Give Your Finances an Extreme Makeover for 2012 – Part 2

Chuck you Credit Card

Credit card debt is an insidious problem – the individual payments for each purchase made on credit are small at first but add up in the long run. If you are buying perishable items on credit, you are really in trouble. Credit card debt should ideally be paid in full at the end of the month or used to buy big -ticket items such as furniture to save you paying hire purchase rates. You need to try and pay off your debt as quickly as possible. This may take some dedication on your part as it may involve sacrifices – you need to resolve to stop buying luxuries on credit. Ideally you need to identify the debt with the highest interest rate and pay that off first. This means putting in as much extra money as possible and not using the credit.
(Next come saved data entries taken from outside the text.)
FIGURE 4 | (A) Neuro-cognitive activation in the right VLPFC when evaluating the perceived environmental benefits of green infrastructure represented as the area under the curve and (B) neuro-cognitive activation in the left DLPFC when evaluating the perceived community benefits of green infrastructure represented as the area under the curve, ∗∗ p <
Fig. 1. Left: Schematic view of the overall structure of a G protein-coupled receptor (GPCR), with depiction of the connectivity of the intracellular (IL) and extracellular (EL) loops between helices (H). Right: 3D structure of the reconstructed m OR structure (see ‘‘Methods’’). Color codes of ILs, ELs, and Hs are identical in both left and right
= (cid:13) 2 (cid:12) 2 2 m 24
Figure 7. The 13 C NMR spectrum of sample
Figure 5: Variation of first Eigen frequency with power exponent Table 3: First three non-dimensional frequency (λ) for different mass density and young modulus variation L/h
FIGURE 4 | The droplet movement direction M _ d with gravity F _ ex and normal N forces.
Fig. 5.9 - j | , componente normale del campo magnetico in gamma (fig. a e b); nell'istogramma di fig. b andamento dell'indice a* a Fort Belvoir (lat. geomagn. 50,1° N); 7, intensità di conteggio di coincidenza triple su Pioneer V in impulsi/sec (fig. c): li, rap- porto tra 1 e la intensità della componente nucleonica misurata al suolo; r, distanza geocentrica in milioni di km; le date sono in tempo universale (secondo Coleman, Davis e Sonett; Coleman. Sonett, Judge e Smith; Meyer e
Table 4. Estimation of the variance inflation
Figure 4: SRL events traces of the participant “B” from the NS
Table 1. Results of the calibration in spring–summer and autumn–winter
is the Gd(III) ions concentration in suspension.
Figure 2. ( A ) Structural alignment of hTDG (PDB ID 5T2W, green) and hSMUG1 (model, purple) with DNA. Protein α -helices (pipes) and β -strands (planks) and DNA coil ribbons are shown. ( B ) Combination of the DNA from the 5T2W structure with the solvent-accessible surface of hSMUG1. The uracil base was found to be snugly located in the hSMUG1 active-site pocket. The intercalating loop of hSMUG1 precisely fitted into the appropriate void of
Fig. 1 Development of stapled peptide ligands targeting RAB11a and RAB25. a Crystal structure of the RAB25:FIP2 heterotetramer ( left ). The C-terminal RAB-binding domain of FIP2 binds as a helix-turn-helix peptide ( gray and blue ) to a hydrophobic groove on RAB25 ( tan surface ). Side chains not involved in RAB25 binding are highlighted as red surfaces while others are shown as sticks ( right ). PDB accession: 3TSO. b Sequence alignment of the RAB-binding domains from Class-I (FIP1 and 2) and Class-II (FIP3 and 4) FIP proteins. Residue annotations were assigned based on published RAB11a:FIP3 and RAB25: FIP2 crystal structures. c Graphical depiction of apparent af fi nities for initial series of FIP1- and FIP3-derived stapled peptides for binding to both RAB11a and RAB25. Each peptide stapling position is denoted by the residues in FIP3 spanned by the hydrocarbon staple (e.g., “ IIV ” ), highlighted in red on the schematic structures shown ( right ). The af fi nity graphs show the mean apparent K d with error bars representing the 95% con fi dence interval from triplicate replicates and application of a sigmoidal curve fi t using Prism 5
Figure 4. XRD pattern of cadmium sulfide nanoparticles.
When that debt is paid off, continue on to the next one and so forth.

Up Your Credit Rating

A credit rating is a strange thing – if you have no credit facilities, you are not likely to be able to obtain credit and the reverse also holds true. Credit scores are based on how much debt you have, what your monthly debt repayments are and how you pay your accounts. If you consistently pay your accounts on time, pay more than the minimum amount and have not maxed out all your facilities, you are liable to have a better credit score. When you walk into a bank and ask for a loan or a mortgage, the first thing the financial advisor will look for is your credit score. If it is good, then you will have good chances of borrowing the exact amount you need.

Ensure you are Insured

Insurance is very much a grudge purchase but is also pretty much essential in today’s society. Is your HMO giving you all the cover you need? What will you do if you are diagnosed with a dread disease? What will happen if your car is written off in an accident? These are all questions to consider when debating the insurance issue. The most pertinent question is, “What will happen if I am not insured?”

Secure your Future

You should start saving for retirement from the moment you start earning an income. The earlier you start investing, the more compound interest you will earn and the better for you. You should also have investments that not only keep pace with inflation but beat it. These will fund not only retirement but education plans for children and savings for special events.

The Worst Offender

Your worst enemy when it comes to financial freedom is very often yourself – do not allow your attitude towards money to destroy all you have worked for. Make sure you take a more reasonable approach towards money and start investing today.